Naming predictive coding lets practitioners see that information lives in the unexpected: a system can be efficient precisely because it spends resources only where reality departs from its model. It distinguishes the model (what is expected) from the error channel (what must be explained), making "surprise" a first-class, measurable quantity.

Manages Complexity

It bounds processing and bandwidth to the residual stream rather than the full signal, and it localizes learning to wherever predictions fail. A high-dimensional input is reduced to (stable model) + (sparse error), so attention, memory, and computation concentrate on the small, informative remainder.

Abstract Reasoning

The pattern licenses reasoning about prediction error as the engine of both perception and learning, about hierarchical message-passing (predictions down, errors up), and about pathologies of mis-set precision (e.g., over- or under-weighting surprise). It frames "explaining away" — once predicted, a signal needs no further transmission.

Knowledge Transfer

The Kalman innovation, the DPCM residual, and the cortical prediction error are recognizably one structure, so estimator-design intuitions (precision-weighting, gain) transfer to models of attention and to anomaly-detection systems that flag only deviations from a learned baseline.

Relationships to Other Primes

One-hop neighborhood: parents above, mutual partners to the right, children below.Predictive Codingcomposition: CompressionCompressioncomposition: FeedbackFeedbackcomposition: Pattern Completion (Filling the Incomplete)Pattern Complet…

Parents (2) — more general patterns this builds on

  • Predictive Coding presupposes Compression — Predictive coding presupposes compression because transmitting only the prediction error exploits the predictable signal's redundancy to shorten its representation.
  • Predictive Coding presupposes Feedback — Predictive coding presupposes feedback because the predict-compare-correct loop routes prediction-error output back to update the generative model.

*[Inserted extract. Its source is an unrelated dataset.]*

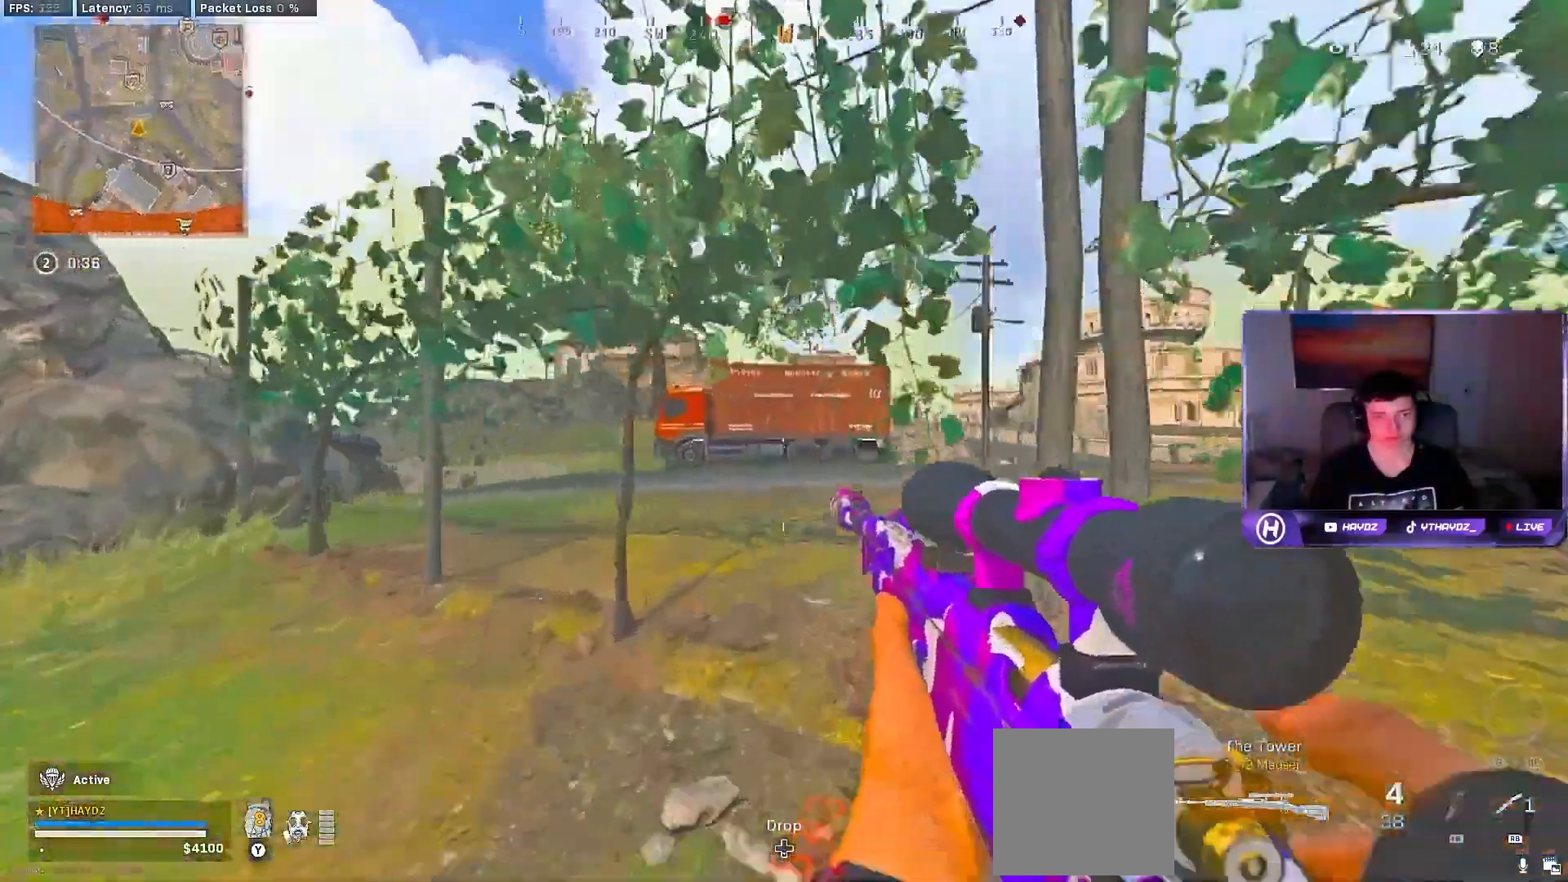
{"dt_ms": 500, "buttons": ["L3"], "left_stick": "up", "right_stick": "center", "events": [[67, "A", "up"], [350, "R3", "down"], [417, "R3", "up"], [467, "left_stick", "up"], [483, "L3", "down"]]}
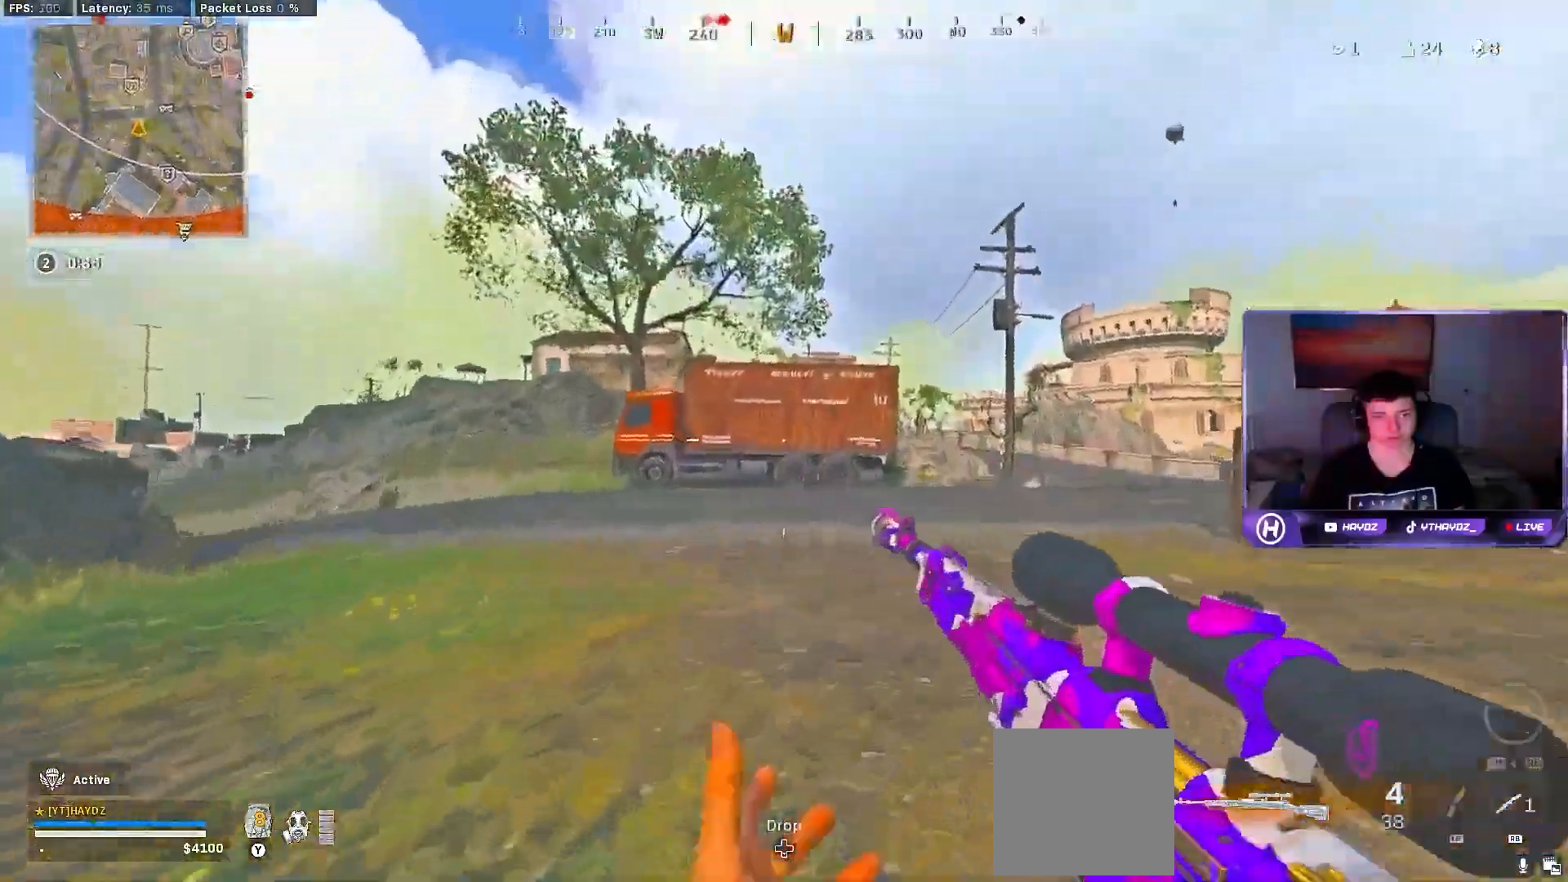
{"dt_ms": 1000, "buttons": [], "left_stick": "up-left", "right_stick": "center"}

Children (1) — more specific cases that build on this

  • Pattern Completion (Filling the Incomplete) presupposes Predictive Coding — Pattern completion presupposes predictive coding because filling incomplete input requires a generative model whose predictions span the missing parts.

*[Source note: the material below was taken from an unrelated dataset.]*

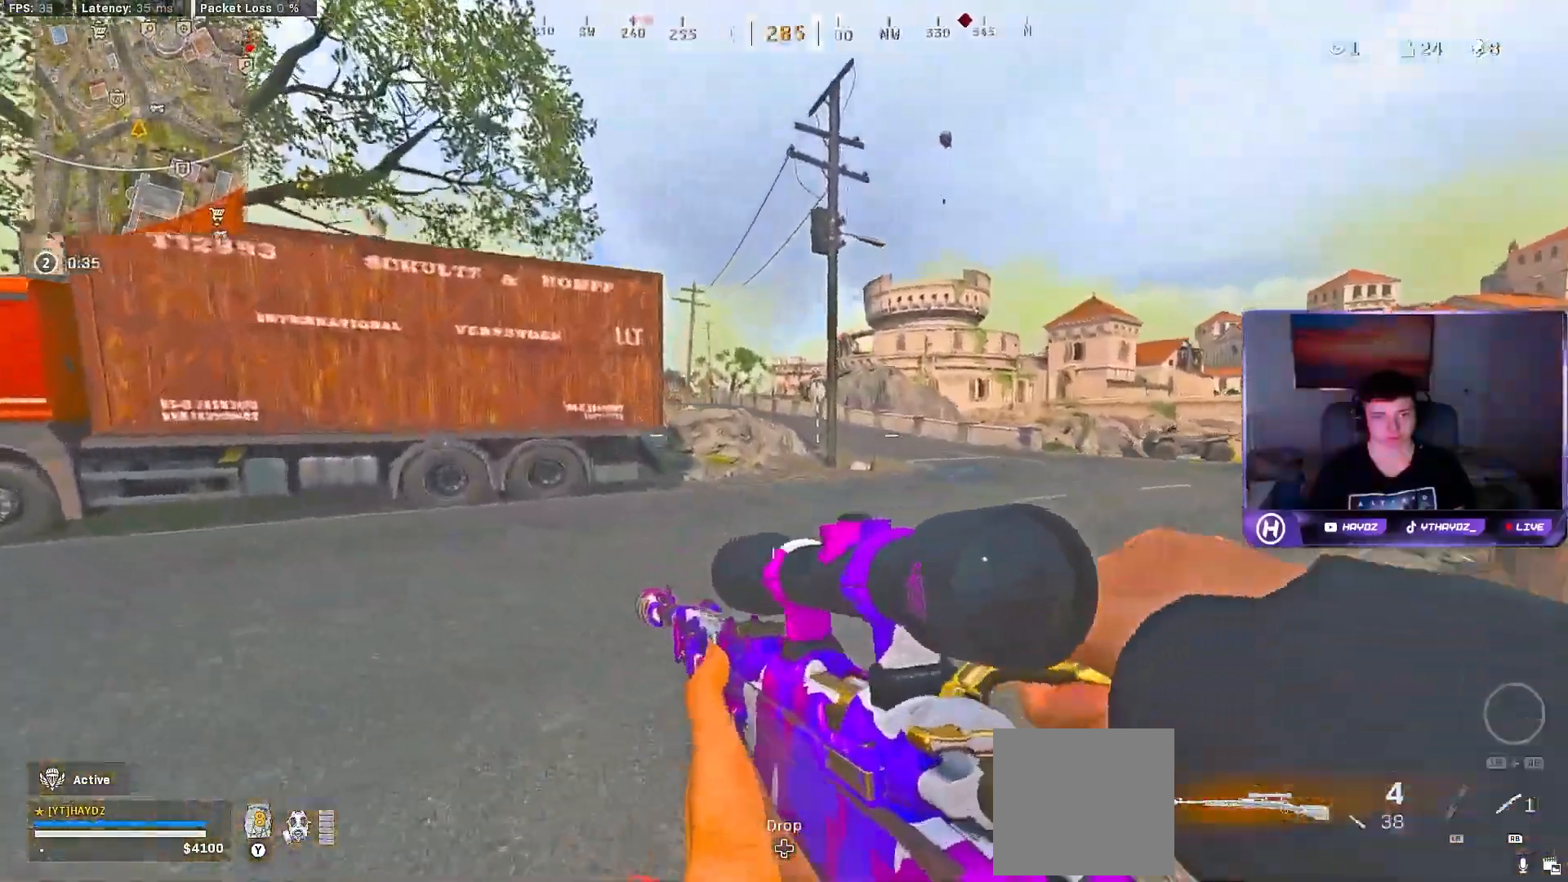
{"dt_ms": 500, "buttons": [], "left_stick": "up", "right_stick": "center"}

Path to root: Predictive CodingFeedback

Not to Be Confused With

  • Predictive coding is not compression (top neighbor, 0.684): compression minimizes the size of a representation by removing redundancy statically, whereas predictive coding is a dynamic forward-model-and-correct loop in which the residual, not the code length, is the object of interest (compression is one downstream use).
  • Predictive coding is not foreseeing/prediction because prediction merely forms a belief about a future state, whereas predictive coding additionally compares that belief to reality and propagates only the error.
  • Predictive coding is not Pattern Completion (Filling the Incomplete) (its referrer): pattern completion fills missing parts of a stored pattern from partial cues, while predictive coding is the ongoing error-driven correction of a generative model against live input.